Sin embargo, la bondad y misericordia de Dios que no tienen límites, tampoco nos exige como indispensable el arrepentimiento “perfecto”. El permite que nos arrepintamos también de una manera no perfecta. Se llama “contrición imperfecta” o “atrición”.

Se trata del arrepentimiento por temor. ¿Y temor a qué? Temor a las consecuencias de nuestro pecado. Y no se trata de las consecuencias humanas que también acarrean nuestras faltas, como podría ser, por ejemplo, una pena legal por un robo o un asesinato. No, las motivaciones humanas no sirven para el arrepentimiento. Se trata de las consecuencias sobrenaturales que el pecado conlleva: el castigo eterno del infierno, al que ciertamente hay que tenerle miedo. Y Dios es ¡tan bueno! que le basta como arrepentimiento ese miedo al infierno.

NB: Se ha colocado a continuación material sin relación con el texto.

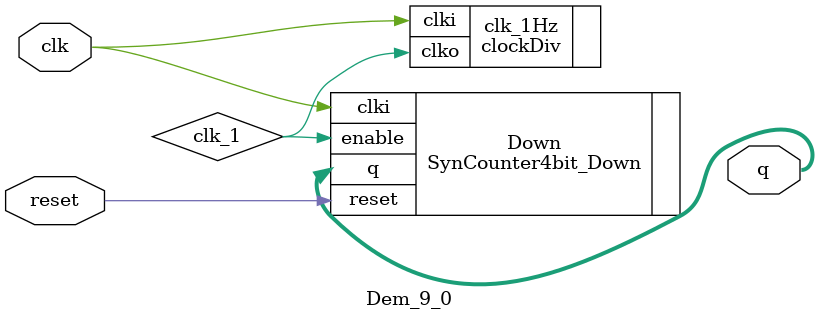
<source format=v>
`timescale 1ns / 1ps
module Dem_9_0(
    input wire clk,
    input wire reset,
    output wire [3:0] q
    );
	
	wire clk_1;
	
	clockDiv clk_1Hz (.clki(clk), .clko(clk_1));
	
	SynCounter4bit_Down Down (.clki(clk), .reset(reset), .enable(clk_1),.q(q));

endmodule

</source>
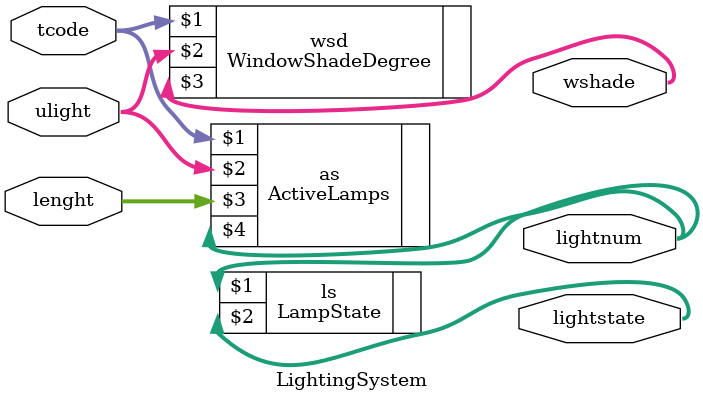
<source format=v>
/*--  *******************************************************
--  Computer Architecture Course, Laboratory Sources 
--  Amirkabir University of Technology (Tehran Polytechnic)
--  Department of Computer Engineering (CE-AUT)
--  https://ce[dot]aut[dot]ac[dot]ir
--  *******************************************************
--  All Rights reserved (C) 2019-2020
--  *******************************************************
--  Student ID  : 
--  Student Name: 
--  Student Mail: 
--  *******************************************************
--  Additional Comments:
--
--*/

/*-----------------------------------------------------------
---  Module Name: Lighting System
---  Description: Module4: 
-----------------------------------------------------------*/
`timescale 1 ns/1 ns 

module LightingSystem (
	input  [ 3:0] tcode      , // time code    [table2 time code   ]
	input  [ 3:0] ulight     , // user light   [light degree mode  ]
	input  [ 3:0] lenght     , // room length  [square room lenght ]
	output [ 3:0] wshade     , // shade level  [window shade level ]
	output [ 3:0] lightnum   , // number on    [number of active   ]
	output [15:0] lightstate   // lights state [lights state decode]
);

	WindowShadeDegree wsd(tcode , ulight , wshade ) ;
	ActiveLamps as(tcode , ulight , lenght ,lightnum ) ; 
	LampState ls(lightnum , lightstate ) ; 

endmodule
</source>
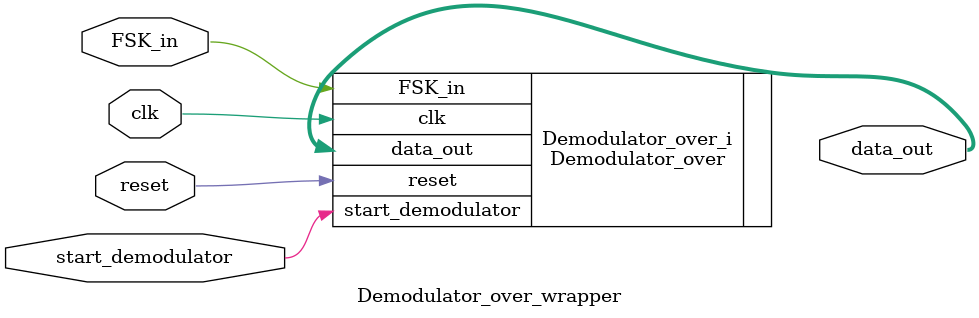
<source format=v>
`timescale 1 ps / 1 ps

module Demodulator_over_wrapper
   (FSK_in,
    clk,
    data_out,
    reset,
    start_demodulator);
  input FSK_in;
  input clk;
  output [63:0]data_out;
  input reset;
  input start_demodulator;

  wire FSK_in;
  wire clk;
  wire [63:0]data_out;
  wire reset;
  wire start_demodulator;

  Demodulator_over Demodulator_over_i
       (.FSK_in(FSK_in),
        .clk(clk),
        .data_out(data_out),
        .reset(reset),
        .start_demodulator(start_demodulator));
endmodule

</source>
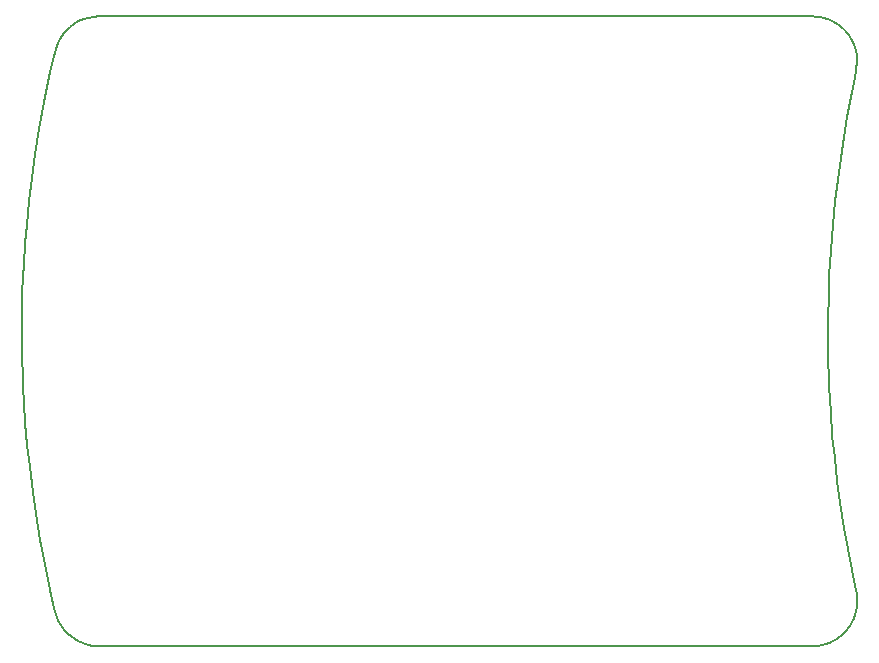
<source format=gm1>
G04 #@! TF.GenerationSoftware,KiCad,Pcbnew,(5.1.0)-1*
G04 #@! TF.CreationDate,2019-11-27T23:02:56+01:00*
G04 #@! TF.ProjectId,Canna,43616e6e-612e-46b6-9963-61645f706362,1*
G04 #@! TF.SameCoordinates,Original*
G04 #@! TF.FileFunction,Profile,NP*
%FSLAX46Y46*%
G04 Gerber Fmt 4.6, Leading zero omitted, Abs format (unit mm)*
G04 Created by KiCad (PCBNEW (5.1.0)-1) date 2019-11-27 23:02:56*
%MOMM*%
%LPD*%
G04 APERTURE LIST*
%ADD10C,0.150000*%
G04 APERTURE END LIST*
D10*
X109677200Y-98933000D02*
X109728000Y-99999800D01*
X109626400Y-97485200D02*
X109677200Y-98933000D01*
X109601000Y-95580200D02*
X109626400Y-97485200D01*
X109626400Y-93726000D02*
X109601000Y-95580200D01*
X109651800Y-92176600D02*
X109626400Y-93726000D01*
X109728000Y-90500200D02*
X109651800Y-92176600D01*
X177927000Y-99034600D02*
X177952400Y-99999800D01*
X177876200Y-97790000D02*
X177927000Y-99034600D01*
X177850800Y-96393000D02*
X177876200Y-97790000D01*
X177850800Y-95123000D02*
X177850800Y-96393000D01*
X177850800Y-94005400D02*
X177850800Y-95123000D01*
X177901600Y-92354400D02*
X177850800Y-94005400D01*
X177952400Y-90500200D02*
X177901600Y-92354400D01*
X180263800Y-73126600D02*
X180340000Y-72390000D01*
X109778800Y-101295200D02*
X109728000Y-99999800D01*
X109905800Y-103022400D02*
X109778800Y-101295200D01*
X110058200Y-104851200D02*
X109905800Y-103022400D01*
X110261400Y-106730800D02*
X110058200Y-104851200D01*
X110515400Y-108813600D02*
X110261400Y-106730800D01*
X110794800Y-110744000D02*
X110515400Y-108813600D01*
X111150400Y-112928400D02*
X110794800Y-110744000D01*
X111531400Y-114985800D02*
X111150400Y-112928400D01*
X112090200Y-117602000D02*
X111531400Y-114985800D01*
X112344200Y-118643400D02*
X112090200Y-117602000D01*
X112445800Y-119024400D02*
X112344200Y-118643400D01*
X112547400Y-119405400D02*
X112445800Y-119024400D01*
X112699800Y-119761000D02*
X112547400Y-119405400D01*
X112877600Y-120091200D02*
X112699800Y-119761000D01*
X113030000Y-120319800D02*
X112877600Y-120091200D01*
X113258600Y-120624600D02*
X113030000Y-120319800D01*
X113487200Y-120853200D02*
X113258600Y-120624600D01*
X113741200Y-121081800D02*
X113487200Y-120853200D01*
X114096800Y-121335800D02*
X113741200Y-121081800D01*
X114376200Y-121488200D02*
X114096800Y-121335800D01*
X114757200Y-121666000D02*
X114376200Y-121488200D01*
X115239800Y-121818400D02*
X114757200Y-121666000D01*
X115646200Y-121894600D02*
X115239800Y-121818400D01*
X116128800Y-121920000D02*
X115646200Y-121894600D01*
X109753400Y-89712800D02*
X109728000Y-90500200D01*
X109880400Y-87782400D02*
X109753400Y-89712800D01*
X110007400Y-86258400D02*
X109880400Y-87782400D01*
X110210600Y-84201000D02*
X110007400Y-86258400D01*
X110439200Y-82270600D02*
X110210600Y-84201000D01*
X110718600Y-80264000D02*
X110439200Y-82270600D01*
X111048800Y-78130400D02*
X110718600Y-80264000D01*
X111480600Y-75844400D02*
X111048800Y-78130400D01*
X112014000Y-73329800D02*
X111480600Y-75844400D01*
X112318800Y-71958200D02*
X112014000Y-73329800D01*
X112395000Y-71678800D02*
X112318800Y-71958200D01*
X112471200Y-71374000D02*
X112395000Y-71678800D01*
X112547400Y-71094600D02*
X112471200Y-71374000D01*
X112649000Y-70840600D02*
X112547400Y-71094600D01*
X112826800Y-70485000D02*
X112649000Y-70840600D01*
X113004600Y-70205600D02*
X112826800Y-70485000D01*
X113182400Y-69977000D02*
X113004600Y-70205600D01*
X113385600Y-69748400D02*
X113182400Y-69977000D01*
X113690400Y-69469000D02*
X113385600Y-69748400D01*
X114020600Y-69215000D02*
X113690400Y-69469000D01*
X114376200Y-69011800D02*
X114020600Y-69215000D01*
X114833400Y-68808600D02*
X114376200Y-69011800D01*
X115239800Y-68681600D02*
X114833400Y-68808600D01*
X115697000Y-68605400D02*
X115239800Y-68681600D01*
X116128800Y-68580000D02*
X115697000Y-68605400D01*
X180289200Y-117500400D02*
X180340000Y-118110000D01*
X180136800Y-116789200D02*
X180289200Y-117500400D01*
X179882800Y-115468400D02*
X180136800Y-116789200D01*
X179552600Y-113715800D02*
X179882800Y-115468400D01*
X179222400Y-111887000D02*
X179552600Y-113715800D01*
X178892200Y-109804200D02*
X179222400Y-111887000D01*
X178638200Y-107924600D02*
X178892200Y-109804200D01*
X178409600Y-105994200D02*
X178638200Y-107924600D01*
X178231800Y-104114600D02*
X178409600Y-105994200D01*
X178079400Y-102108000D02*
X178231800Y-104114600D01*
X177952400Y-99999800D02*
X178079400Y-102108000D01*
X180136800Y-73812400D02*
X180263800Y-73126600D01*
X179806600Y-75438000D02*
X180136800Y-73812400D01*
X179501800Y-77063600D02*
X179806600Y-75438000D01*
X179197000Y-78816200D02*
X179501800Y-77063600D01*
X178917600Y-80568800D02*
X179197000Y-78816200D01*
X178663600Y-82448400D02*
X178917600Y-80568800D01*
X178460400Y-84226400D02*
X178663600Y-82448400D01*
X178257200Y-86233000D02*
X178460400Y-84226400D01*
X178079400Y-88468200D02*
X178257200Y-86233000D01*
X177952400Y-90500200D02*
X178079400Y-88468200D01*
X176530000Y-121920000D02*
G75*
G03X180340000Y-118110000I0J3810000D01*
G01*
X180340000Y-72390000D02*
G75*
G03X176530000Y-68580000I-3810000J0D01*
G01*
X176530000Y-121920000D02*
X116128800Y-121920000D01*
X116128800Y-68580000D02*
X176530000Y-68580000D01*
M02*

</source>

Ambos arrepentimientos requieren de la Confesión Sacramental. El perfecto es mejor. Pero el imperfecto, el del miedo a la condenación eterna también sirve para recibir el perdón de Dios. Para la enfermedad de nuestros pecados Dios ha puesto a nuestro alcance el remedio que no falla y además nos ha dado distintas opciones. ¡Cómo no aprovecharlas: arrepentimiento (perfecto o imperfecto) y Confesión!